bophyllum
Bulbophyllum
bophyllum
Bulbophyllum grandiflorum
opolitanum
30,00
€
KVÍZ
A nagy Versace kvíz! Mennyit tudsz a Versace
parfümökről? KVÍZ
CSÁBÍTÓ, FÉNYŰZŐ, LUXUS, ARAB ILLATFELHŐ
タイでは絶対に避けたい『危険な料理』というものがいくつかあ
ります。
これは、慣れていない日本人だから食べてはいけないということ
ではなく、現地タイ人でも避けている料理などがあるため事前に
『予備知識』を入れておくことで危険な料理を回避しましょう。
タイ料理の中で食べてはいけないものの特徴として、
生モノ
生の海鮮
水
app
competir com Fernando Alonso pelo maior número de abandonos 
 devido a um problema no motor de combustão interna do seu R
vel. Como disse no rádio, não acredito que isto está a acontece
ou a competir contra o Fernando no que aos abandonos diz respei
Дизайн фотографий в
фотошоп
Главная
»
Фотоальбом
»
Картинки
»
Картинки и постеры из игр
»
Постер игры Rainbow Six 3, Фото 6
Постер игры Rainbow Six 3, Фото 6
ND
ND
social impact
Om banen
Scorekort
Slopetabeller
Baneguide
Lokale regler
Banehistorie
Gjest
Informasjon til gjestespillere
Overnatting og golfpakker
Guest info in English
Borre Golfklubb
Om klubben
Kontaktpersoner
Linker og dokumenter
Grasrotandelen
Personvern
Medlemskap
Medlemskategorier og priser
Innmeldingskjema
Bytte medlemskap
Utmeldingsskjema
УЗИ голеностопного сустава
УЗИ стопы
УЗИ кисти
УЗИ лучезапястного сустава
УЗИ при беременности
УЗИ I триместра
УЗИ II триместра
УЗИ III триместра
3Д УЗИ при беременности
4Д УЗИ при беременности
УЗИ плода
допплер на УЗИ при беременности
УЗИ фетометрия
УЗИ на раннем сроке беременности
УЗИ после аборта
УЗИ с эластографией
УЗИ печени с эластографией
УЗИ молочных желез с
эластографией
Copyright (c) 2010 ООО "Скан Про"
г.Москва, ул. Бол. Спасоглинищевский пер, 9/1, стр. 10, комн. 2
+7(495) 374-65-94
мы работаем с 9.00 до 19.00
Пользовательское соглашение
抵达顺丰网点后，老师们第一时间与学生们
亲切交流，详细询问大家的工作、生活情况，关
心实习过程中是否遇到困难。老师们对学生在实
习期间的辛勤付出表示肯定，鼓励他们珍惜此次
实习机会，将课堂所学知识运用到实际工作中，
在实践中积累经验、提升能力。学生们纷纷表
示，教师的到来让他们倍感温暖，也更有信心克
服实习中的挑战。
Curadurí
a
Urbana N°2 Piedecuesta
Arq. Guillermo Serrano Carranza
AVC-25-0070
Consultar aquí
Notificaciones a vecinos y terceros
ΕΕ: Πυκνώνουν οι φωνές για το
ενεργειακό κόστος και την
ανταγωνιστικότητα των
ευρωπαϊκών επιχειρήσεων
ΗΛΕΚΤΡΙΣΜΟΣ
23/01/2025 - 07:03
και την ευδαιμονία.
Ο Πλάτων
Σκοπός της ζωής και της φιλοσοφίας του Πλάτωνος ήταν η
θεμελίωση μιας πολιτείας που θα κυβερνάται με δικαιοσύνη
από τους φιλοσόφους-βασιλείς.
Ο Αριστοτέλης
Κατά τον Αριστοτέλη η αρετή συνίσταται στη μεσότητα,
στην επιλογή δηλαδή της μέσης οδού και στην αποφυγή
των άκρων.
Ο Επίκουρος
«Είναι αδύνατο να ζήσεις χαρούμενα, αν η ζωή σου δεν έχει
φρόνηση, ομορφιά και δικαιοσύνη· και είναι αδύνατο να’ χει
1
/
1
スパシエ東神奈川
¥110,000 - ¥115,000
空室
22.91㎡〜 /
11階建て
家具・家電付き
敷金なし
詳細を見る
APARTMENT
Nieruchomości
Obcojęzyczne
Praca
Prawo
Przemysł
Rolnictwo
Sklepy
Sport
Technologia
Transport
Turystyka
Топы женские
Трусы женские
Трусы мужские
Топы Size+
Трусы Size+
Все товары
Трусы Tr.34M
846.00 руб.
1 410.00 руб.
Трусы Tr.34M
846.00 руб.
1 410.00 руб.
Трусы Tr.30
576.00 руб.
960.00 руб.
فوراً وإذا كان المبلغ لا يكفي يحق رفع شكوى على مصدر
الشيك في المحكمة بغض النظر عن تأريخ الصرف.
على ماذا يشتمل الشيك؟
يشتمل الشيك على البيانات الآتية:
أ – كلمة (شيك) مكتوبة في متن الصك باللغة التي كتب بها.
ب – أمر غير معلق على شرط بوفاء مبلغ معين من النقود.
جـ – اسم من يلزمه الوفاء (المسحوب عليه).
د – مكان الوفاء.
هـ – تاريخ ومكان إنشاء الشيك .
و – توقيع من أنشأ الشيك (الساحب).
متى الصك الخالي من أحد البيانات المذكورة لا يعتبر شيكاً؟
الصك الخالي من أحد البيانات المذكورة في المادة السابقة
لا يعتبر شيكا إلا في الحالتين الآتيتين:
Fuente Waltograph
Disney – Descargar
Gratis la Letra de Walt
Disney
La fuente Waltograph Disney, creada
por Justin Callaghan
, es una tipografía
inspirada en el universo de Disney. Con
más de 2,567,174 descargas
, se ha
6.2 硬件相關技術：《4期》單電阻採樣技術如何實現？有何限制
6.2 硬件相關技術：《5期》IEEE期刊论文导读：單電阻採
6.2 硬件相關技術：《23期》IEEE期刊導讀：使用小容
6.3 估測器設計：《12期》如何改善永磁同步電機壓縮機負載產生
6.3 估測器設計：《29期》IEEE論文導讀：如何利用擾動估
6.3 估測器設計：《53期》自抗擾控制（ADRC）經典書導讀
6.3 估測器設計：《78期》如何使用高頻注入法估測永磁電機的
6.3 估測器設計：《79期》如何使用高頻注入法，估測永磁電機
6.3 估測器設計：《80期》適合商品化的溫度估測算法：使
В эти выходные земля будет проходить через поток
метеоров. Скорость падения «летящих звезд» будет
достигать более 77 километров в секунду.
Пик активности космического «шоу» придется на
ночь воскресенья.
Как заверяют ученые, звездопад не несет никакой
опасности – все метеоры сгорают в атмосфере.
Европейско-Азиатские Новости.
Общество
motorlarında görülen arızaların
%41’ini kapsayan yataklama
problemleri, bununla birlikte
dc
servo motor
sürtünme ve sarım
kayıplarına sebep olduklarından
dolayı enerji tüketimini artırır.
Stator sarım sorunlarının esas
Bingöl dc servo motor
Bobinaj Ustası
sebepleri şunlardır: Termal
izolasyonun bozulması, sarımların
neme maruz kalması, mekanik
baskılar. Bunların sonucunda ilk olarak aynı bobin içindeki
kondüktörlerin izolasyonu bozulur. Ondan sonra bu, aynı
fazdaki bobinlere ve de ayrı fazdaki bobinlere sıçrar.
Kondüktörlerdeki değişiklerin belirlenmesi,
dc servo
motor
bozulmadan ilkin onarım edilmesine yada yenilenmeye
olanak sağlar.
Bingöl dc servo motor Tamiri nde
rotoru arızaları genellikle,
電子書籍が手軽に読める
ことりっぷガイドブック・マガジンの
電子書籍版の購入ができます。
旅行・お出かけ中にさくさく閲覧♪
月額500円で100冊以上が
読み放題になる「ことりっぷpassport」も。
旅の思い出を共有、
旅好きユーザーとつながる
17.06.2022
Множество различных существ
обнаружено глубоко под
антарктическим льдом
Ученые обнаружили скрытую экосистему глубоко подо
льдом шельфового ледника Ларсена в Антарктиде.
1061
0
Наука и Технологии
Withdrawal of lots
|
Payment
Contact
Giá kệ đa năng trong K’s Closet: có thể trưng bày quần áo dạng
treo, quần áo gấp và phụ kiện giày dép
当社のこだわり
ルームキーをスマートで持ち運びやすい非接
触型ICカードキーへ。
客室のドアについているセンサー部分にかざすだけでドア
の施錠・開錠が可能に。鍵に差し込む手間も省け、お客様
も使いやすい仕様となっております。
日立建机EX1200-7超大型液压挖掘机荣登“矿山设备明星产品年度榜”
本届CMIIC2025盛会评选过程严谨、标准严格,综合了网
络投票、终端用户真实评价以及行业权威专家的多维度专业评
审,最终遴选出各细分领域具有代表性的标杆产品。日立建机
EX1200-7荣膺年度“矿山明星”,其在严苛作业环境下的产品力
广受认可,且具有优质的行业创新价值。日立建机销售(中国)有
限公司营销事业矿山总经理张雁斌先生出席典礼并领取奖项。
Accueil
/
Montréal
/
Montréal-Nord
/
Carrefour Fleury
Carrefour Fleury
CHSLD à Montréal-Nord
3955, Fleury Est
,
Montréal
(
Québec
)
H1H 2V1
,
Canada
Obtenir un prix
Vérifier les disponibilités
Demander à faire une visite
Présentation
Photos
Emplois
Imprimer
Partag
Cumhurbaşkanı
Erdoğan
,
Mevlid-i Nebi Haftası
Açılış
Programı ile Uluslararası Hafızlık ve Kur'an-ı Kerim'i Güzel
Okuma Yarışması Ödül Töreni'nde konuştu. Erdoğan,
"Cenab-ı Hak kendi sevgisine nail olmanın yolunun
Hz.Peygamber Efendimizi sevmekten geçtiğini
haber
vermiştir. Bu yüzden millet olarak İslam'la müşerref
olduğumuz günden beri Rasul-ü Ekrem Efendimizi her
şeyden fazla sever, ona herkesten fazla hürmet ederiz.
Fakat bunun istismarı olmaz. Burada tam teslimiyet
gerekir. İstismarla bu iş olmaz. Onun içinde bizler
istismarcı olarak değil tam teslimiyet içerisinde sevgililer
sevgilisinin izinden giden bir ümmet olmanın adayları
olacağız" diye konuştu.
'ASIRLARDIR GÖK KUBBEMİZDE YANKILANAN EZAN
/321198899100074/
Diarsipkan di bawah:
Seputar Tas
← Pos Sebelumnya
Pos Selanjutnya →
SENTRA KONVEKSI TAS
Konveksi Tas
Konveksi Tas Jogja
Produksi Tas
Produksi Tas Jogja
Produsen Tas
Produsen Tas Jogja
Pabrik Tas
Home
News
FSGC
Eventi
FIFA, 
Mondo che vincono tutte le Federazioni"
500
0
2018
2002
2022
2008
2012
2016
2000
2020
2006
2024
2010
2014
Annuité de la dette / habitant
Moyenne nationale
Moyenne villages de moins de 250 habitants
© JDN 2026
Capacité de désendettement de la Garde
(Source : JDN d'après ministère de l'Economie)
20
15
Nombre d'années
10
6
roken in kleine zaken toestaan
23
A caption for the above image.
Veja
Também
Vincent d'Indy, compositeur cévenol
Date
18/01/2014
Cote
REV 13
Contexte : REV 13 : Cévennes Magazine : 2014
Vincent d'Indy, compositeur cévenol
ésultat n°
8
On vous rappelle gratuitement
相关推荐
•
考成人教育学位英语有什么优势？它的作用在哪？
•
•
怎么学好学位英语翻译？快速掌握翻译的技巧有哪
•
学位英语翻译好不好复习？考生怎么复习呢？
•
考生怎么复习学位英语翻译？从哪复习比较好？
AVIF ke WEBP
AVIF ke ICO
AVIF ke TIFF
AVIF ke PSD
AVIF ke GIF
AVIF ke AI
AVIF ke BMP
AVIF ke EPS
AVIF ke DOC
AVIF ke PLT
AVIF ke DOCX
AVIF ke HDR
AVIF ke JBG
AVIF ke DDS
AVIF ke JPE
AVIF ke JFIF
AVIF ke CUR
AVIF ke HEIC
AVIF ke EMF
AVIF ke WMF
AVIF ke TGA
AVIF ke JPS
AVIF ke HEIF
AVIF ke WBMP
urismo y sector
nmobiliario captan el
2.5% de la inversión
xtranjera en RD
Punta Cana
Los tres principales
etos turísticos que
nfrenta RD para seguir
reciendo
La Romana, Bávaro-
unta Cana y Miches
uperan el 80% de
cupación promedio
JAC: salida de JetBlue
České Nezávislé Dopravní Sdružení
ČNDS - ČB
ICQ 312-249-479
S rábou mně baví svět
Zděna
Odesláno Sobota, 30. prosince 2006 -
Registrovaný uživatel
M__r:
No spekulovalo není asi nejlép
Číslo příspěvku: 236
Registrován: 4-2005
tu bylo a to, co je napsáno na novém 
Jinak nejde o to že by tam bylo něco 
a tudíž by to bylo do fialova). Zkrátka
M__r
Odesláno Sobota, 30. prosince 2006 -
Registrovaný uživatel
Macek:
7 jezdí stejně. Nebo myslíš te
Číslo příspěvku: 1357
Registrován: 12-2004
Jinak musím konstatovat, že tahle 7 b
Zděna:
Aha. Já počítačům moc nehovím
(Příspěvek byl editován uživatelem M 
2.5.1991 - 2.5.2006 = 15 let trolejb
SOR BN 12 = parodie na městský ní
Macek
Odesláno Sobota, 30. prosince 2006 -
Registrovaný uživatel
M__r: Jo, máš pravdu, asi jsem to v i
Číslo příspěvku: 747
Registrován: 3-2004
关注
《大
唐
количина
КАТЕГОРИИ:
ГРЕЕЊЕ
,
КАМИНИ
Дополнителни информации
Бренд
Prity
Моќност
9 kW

■ ■ ■ ■

## WHAT THE EXERCISE ASKS
Please reproduce the material verbatim, starting at its very first line and ending with the line that contains "competir com Fernando", both included.

## WRITTEN RESPONSE
bophyllum
Bulbophyllum
bophyllum
Bulbophyllum grandiflorum
opolitanum
30,00
€
KVÍZ
A nagy Versace kvíz! Mennyit tudsz a Versace
parfümökről? KVÍZ
CSÁBÍTÓ, FÉNYŰZŐ, LUXUS, ARAB ILLATFELHŐ
タイでは絶対に避けたい『危険な料理』というものがいくつかあ
ります。
これは、慣れていない日本人だから食べてはいけないということ
ではなく、現地タイ人でも避けている料理などがあるため事前に
『予備知識』を入れておくことで危険な料理を回避しましょう。
タイ料理の中で食べてはいけないものの特徴として、
生モノ
生の海鮮
水
app
competir com Fernando Alonso pelo maior número de abandonos 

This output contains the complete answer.